### Passage provided ###

That is, the thyristor 100 may be implemented as a 3-terminal or 4-terminal (anode, cathode, and gate terminals) thyristor.


According to one aspect of the present invention, the thyristor 100 may control latch-down voltage (VLD) and latch-up voltage (VLU) by adjusting the work functions of the second and third metal layers M2 and M3.


Specifically, in the case of conventional thyristor-based 1T-DRAM, voltage is controlled using the characteristic that latch-down voltage (VLD) and latch-up voltage (VLU) increase as the doping concentration of a base increases. On the other hand, in the case of the thyristor 100 according to one embodiment, voltage may be controlled using the characteristic that latch-down voltage (VLD) and latch-up voltage (VLU) increase as the work function of the second metal layer M2 increases and the work function of the third metal layer M3 decreases.


The characteristics of applying the thyristor 100 according to one embodiment as a memory cell of a cross-point memory will be described in more detail later with reference to FIGS. 5A and 5B.



FIGS. 2A to 2H are diagrams for explaining carrier concentration characteristics depending on the cross-sectional width of a thyristor according to one embodiment.

### Material provided ###

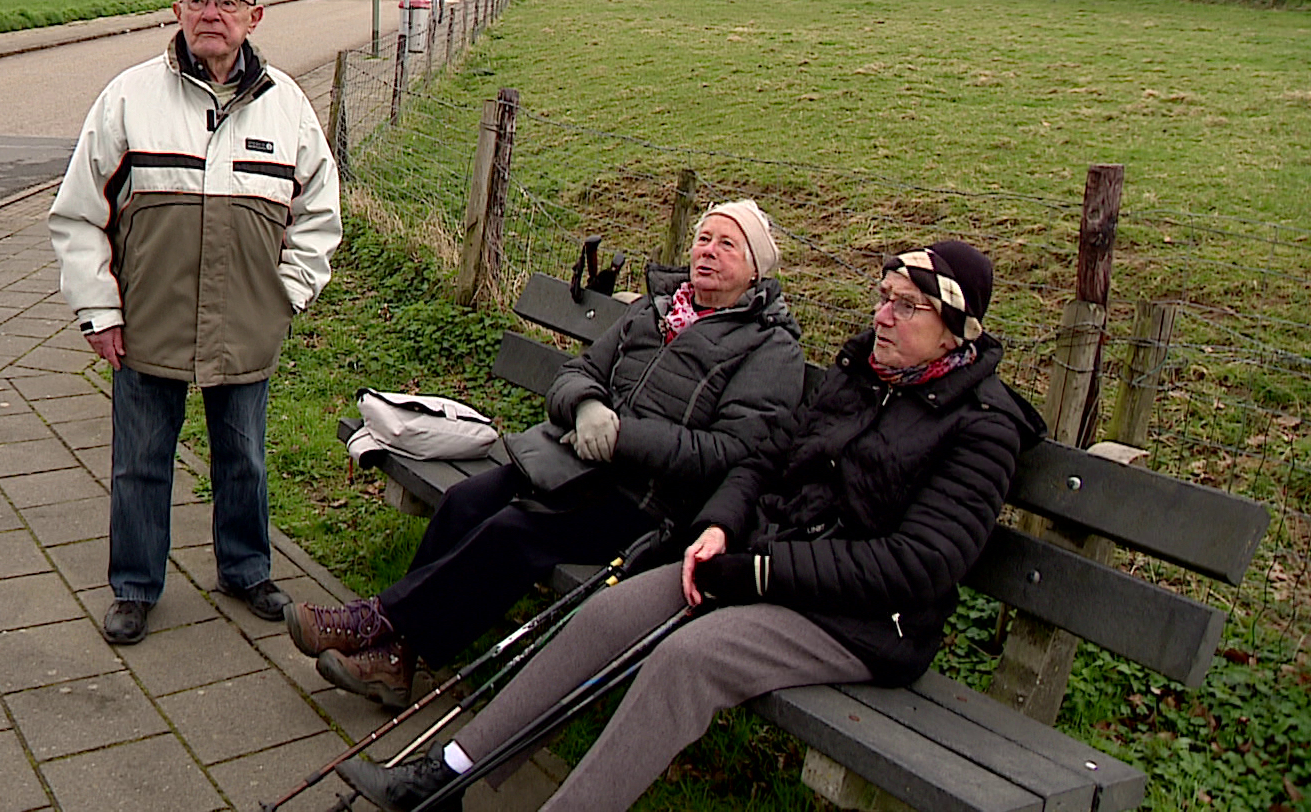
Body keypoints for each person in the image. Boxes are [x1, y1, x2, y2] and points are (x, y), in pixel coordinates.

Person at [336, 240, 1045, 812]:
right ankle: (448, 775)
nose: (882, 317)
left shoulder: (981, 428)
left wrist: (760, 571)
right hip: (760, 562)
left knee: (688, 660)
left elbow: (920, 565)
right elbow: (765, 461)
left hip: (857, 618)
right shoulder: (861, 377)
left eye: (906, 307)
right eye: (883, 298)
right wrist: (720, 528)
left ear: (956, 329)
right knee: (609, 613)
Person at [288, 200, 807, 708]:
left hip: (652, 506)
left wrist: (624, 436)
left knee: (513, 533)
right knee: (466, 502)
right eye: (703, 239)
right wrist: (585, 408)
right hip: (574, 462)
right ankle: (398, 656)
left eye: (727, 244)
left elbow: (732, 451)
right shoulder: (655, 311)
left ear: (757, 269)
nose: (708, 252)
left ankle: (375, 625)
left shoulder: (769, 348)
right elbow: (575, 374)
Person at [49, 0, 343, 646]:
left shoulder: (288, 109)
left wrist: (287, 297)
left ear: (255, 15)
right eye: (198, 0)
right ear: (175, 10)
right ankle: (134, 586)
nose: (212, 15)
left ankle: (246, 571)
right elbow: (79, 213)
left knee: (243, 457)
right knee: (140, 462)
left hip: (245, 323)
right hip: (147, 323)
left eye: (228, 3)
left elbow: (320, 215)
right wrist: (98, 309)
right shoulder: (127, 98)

###
### Material provided ###

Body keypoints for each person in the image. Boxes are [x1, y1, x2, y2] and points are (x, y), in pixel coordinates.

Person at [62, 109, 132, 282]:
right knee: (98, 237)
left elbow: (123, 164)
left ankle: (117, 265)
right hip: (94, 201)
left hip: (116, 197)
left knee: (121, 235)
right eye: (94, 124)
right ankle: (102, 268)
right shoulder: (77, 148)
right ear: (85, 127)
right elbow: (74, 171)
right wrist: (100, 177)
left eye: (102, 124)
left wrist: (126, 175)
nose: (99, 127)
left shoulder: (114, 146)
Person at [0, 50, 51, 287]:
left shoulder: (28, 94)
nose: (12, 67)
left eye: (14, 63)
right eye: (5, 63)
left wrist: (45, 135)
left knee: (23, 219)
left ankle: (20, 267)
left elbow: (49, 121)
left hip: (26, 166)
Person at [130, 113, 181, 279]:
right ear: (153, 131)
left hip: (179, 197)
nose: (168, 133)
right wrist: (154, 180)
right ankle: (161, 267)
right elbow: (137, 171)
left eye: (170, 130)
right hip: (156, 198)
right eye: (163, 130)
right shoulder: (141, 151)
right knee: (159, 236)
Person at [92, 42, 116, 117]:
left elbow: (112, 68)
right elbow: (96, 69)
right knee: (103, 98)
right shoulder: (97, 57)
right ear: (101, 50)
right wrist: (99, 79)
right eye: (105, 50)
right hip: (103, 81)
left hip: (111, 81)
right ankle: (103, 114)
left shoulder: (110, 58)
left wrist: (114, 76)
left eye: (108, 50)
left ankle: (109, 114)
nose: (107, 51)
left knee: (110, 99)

###

● **Task details**
Please repeat the part of the thyristor passage above that begins with the words containing "FIGS. 2A to" and ends with "to one embodiment.".

● **Response to this exercise**
FIGS. 2A to 2H are diagrams for explaining carrier concentration characteristics depending on the cross-sectional width of a thyristor according to one embodiment.